Loveland's first chairlift, Lift 1, opened in 1955. Lift 2 was added in 1957, as was the Mambo Café, which was situated near the base of what is now Lift 4. Lifts 3 and 4 were also constructed during the 1960s.
Loveland saw the construction of the Eisenhower Tunnel beginning in 1968, with tunnel openings in 1973 and 1979. The owner Upham and Loveland general manager Otto Werlin conceived the idea of artificial snow from observing the pumps and compressors being used to dig the tunnel. The 1970s decade also saw the installation of two chairlifts: Lift 5, connecting Loveland Basin with Loveland Valley, and Lift 6, replacing a rope-tow south of Lift 2.

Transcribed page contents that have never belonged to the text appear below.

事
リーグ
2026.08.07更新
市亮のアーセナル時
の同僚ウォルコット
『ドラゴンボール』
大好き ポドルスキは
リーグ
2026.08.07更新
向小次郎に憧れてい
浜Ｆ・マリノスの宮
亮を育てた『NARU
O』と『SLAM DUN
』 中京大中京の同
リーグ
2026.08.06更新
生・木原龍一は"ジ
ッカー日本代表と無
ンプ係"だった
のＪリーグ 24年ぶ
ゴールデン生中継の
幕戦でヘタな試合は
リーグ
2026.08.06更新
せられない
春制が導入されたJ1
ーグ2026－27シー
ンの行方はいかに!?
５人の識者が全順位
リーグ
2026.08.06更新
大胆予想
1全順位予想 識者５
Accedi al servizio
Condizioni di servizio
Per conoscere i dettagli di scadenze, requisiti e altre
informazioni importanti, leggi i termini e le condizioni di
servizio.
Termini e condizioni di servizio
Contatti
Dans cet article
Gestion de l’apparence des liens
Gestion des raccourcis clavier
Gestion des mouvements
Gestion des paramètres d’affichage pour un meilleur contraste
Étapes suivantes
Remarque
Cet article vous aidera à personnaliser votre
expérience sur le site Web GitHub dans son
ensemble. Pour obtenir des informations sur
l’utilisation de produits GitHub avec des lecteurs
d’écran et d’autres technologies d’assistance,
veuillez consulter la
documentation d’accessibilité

The 1980s and 1990s brought about several upgrades to existing equipment. In 1984, snowmaking capabilities were installed. In 1985, Lift 2 was upgraded to a triple chairlift. The late 1980s also saw the construction of expanded lodge facilities at the Valley area. Lift 8, a fixed-grip quad, was installed to access intermediate and advanced terrain in 1990. In 1995, the Basin's lodge was remodeled and expanded. Lift 3 was replaced in 1996 with a fixed-grip quad. 1998 saw the installation of another fixed-grip quad, Lift 9, which provided access to
"The Ridge". Prior to Breckenridge Ski Resort's construction of the Imperial Express SuperChair in 2005, Lift 9 was the highest offloading chairlift in North America.

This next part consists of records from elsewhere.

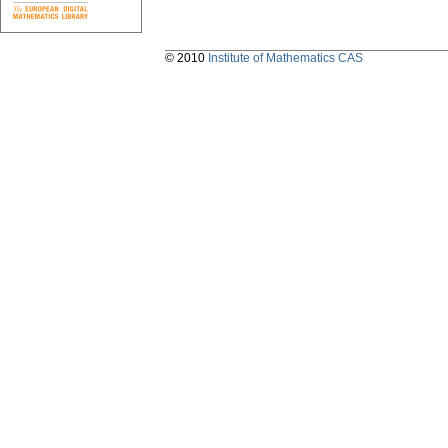
© 2010
Institute of Mathematics CAS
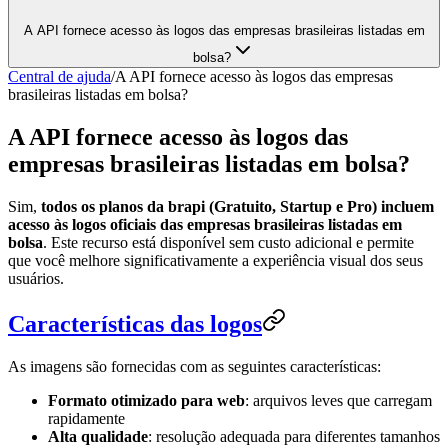
A API fornece acesso às logos das empresas brasileiras listadas em
bolsa?
Central de ajuda
/
A API fornece acesso às logos das empresas
brasileiras listadas em bolsa?
A API fornece acesso às logos das
empresas brasileiras listadas em bolsa?
Sim,
todos os planos da brapi (Gratuito, Startup e Pro) incluem
acesso às logos oficiais das empresas brasileiras listadas em
bolsa
. Este recurso está disponível sem custo adicional e permite
que você melhore significativamente a experiência visual dos seus
usuários.
Características das logos
As imagens são fornecidas com as seguintes características:
Formato otimizado para web
: arquivos leves que carregam
rapidamente
Alta qualidade
: resolução adequada para diferentes tamanhos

Over a span of 14 years, from 2011 to 2025, a significant modernization of the ski area's chairlifts took place:
- In 2011, the aging Lift 4 was replaced with a triple chairlift.
- For 2015, Lift 2 was split in half, and it was shortened to end at its mid-station. The upper section of the lift was replaced with a new fixed-grip triple named Ptarmigan, running in a similar alignment to the former High 90 Poma platter.
- In 2018, Lift 1, a fixed-grip triple built in 1981, was replaced by a Leitner-Poma high-speed quad, named "Chet's Dream".
- In 2022, Lift 6 was upgraded to a Leitner-Poma triple, replacing a fixed-grip double installed in 1977.
- In 2025, Lift 7, a fixed-grip double built in 1982 and located in Loveland Valley, was replaced by a Leitner-Poma quad (to be operated as a triple) to aid the Loveland Ski and Ride School.

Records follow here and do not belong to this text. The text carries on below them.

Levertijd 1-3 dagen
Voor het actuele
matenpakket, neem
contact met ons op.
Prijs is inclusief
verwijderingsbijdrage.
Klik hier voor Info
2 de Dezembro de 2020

===Proposed Olympic venue===
When the International Olympic Committee awarded the 1976 Winter Olympics to Denver in May 1970, the local organizers' proposal included the development of Mount Sniktau as the primary venue for alpine ski racing for downhill and giant slalom, with slalom at Loveland Ski Area. By early 1972, it was decided to move the alpine events to Vail because the proposals did not meet the Olympic standards. After the Colorado voters, in November, rejected public funding for the Olympics, it was relocated to Innsbruck, Austria.

===Plane crash===

On a clear Friday afternoon in early October 1970, a chartered airplane carrying half of the Wichita State University football team crashed just northeast of the ski area. A total of forty were on board and only nine survived; the cause was attributed to several pilot errors. First responders were Loveland Ski Patrol, motorists (I-70/US-6) and construction workers at the Eisenhower Tunnel.